[WORK INSTRUCTIONS] Below are entries; output exactly the lines from the one with "exposures | 84,834,549 | 83,498,207 | 6,786,764 |" to the one with "contributions | 107,601 | 138,367 | 8,608 |", both included, and nothing else.

[[ ENTRIES SUPPLIED open ]]

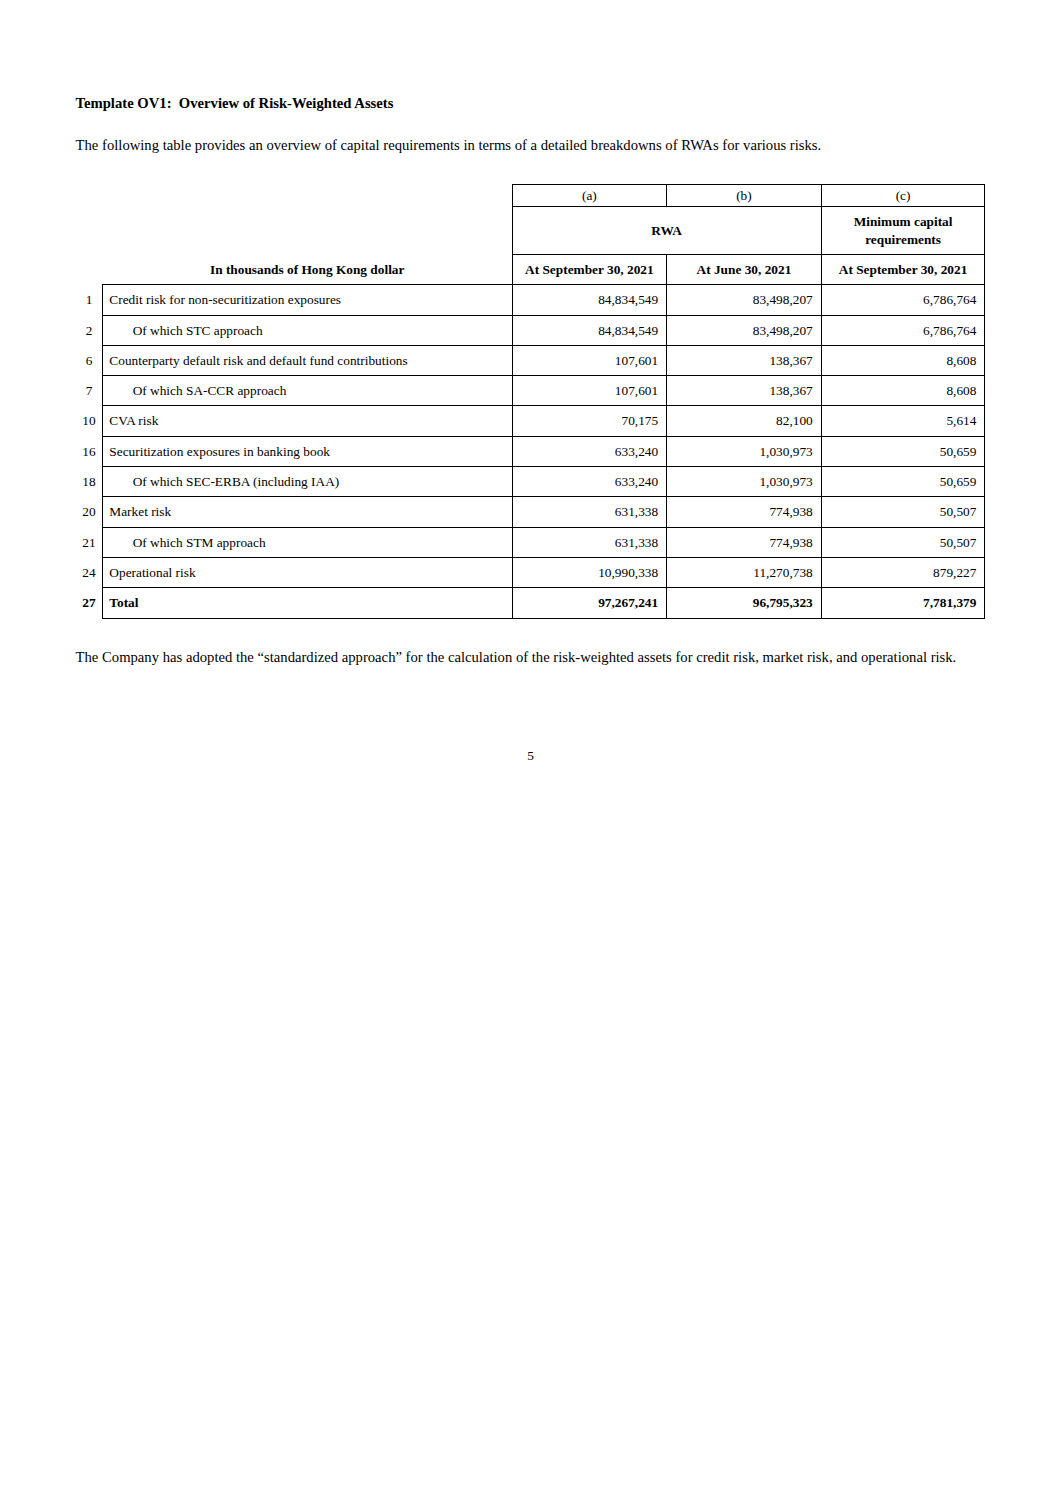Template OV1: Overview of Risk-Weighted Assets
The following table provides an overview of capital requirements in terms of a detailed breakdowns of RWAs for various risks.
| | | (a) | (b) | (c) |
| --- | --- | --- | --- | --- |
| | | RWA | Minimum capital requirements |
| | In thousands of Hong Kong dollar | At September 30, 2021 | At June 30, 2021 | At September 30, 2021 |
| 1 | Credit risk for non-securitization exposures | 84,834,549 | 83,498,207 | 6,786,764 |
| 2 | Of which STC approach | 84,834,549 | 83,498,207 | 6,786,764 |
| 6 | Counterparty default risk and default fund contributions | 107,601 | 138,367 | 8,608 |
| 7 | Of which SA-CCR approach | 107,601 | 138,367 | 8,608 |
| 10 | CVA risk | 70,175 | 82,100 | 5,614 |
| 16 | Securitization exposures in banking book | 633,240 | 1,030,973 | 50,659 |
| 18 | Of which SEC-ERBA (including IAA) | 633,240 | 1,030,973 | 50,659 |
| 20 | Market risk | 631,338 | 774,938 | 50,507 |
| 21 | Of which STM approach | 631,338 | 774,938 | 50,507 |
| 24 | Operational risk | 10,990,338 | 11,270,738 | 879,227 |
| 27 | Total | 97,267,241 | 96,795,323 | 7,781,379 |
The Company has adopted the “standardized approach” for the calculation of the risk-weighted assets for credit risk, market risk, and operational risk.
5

[[ ENTRIES SUPPLIED closed ]]

[SOLUTION TO THIS EXERCISE]
| 1 | Credit risk for non-securitization exposures | 84,834,549 | 83,498,207 | 6,786,764 |
| 2 | Of which STC approach | 84,834,549 | 83,498,207 | 6,786,764 |
| 6 | Counterparty default risk and default fund contributions | 107,601 | 138,367 | 8,608 |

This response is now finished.